Using QdstrmImporter

When you run Nsight Systems using the command line, the CLI generates a .qdstrm file.

This .qdstrm file is an intermediate result file, not intended for multiple imports. It needs to be processed, either by importing it into the GUI or by using the standalone QdstrmImporter to generate an optimized .qdrep file. Use this .qdrep file when re-opening the result on the same machine, opening the result on a different machine, or sharing results with teammates.

The import of really large, multi-gigabyte, .qdstrm files may take up all of the memory on the host computer and lock up the system. We are working to improve this, but many users are working with setups where the target computer is much more powerful than the host they are using for visualization.

Using QdstrmImporter gives you the ability to script the .qdrep generation (on the host) or generate the .qdrep file where you have the most resources. Note that the CLI and QdstrmImporter versions must match to convert a .qdstrm file into a .qdrep file. This .qdrep file can then be opened in the same verion or more recent versions of the GUI.

Stored records:
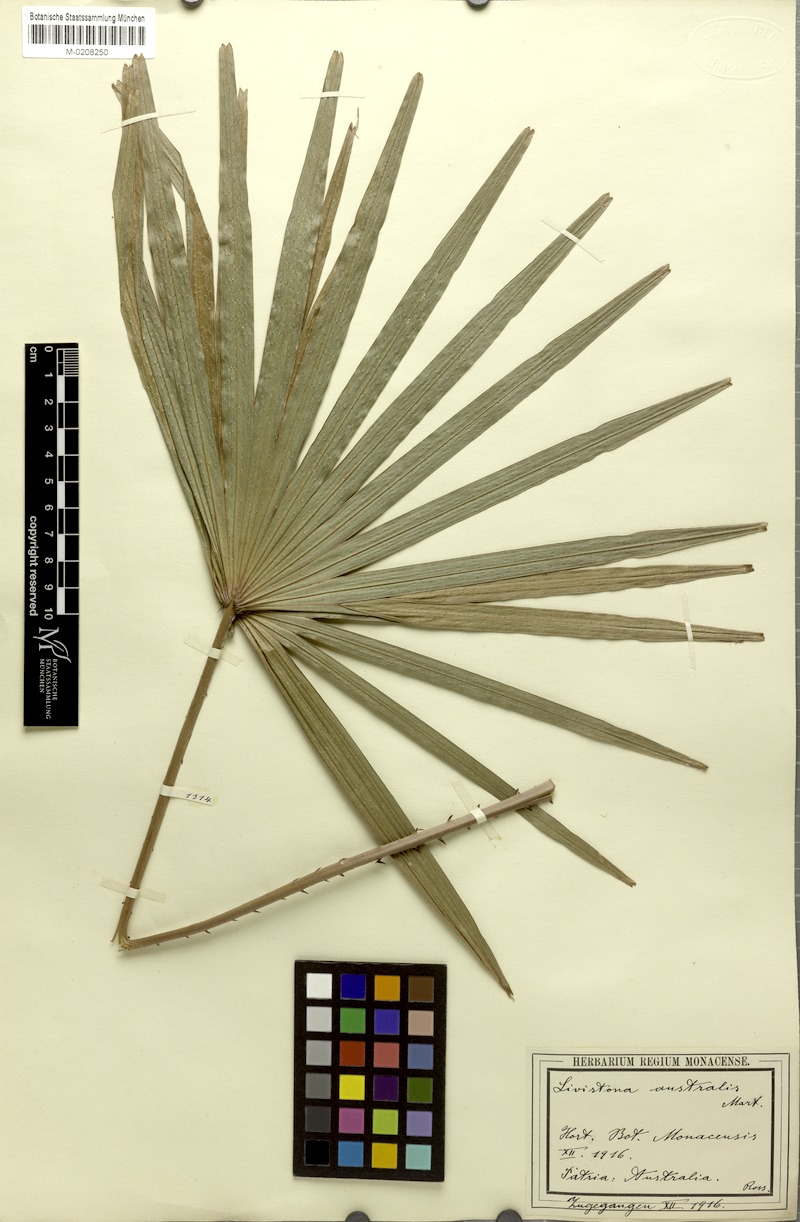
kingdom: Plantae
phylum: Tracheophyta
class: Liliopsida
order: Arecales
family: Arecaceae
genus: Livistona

What the task requires:
From the QdstrmImporter page:
(a) What file does the CLI generate when Nsight Systems is run from the command line?
(b) What can happen on the host computer when a very large, multi-gigabyte .qdstrm file is imported?
(c) Which two versions must match to convert a .qdstrm file into a .qdrep file?

Solution below:
(a) A .qdstrm file.
(b) The import may take up all of the host computer's memory and lock up the system.
(c) The CLI version and the QdstrmImporter version.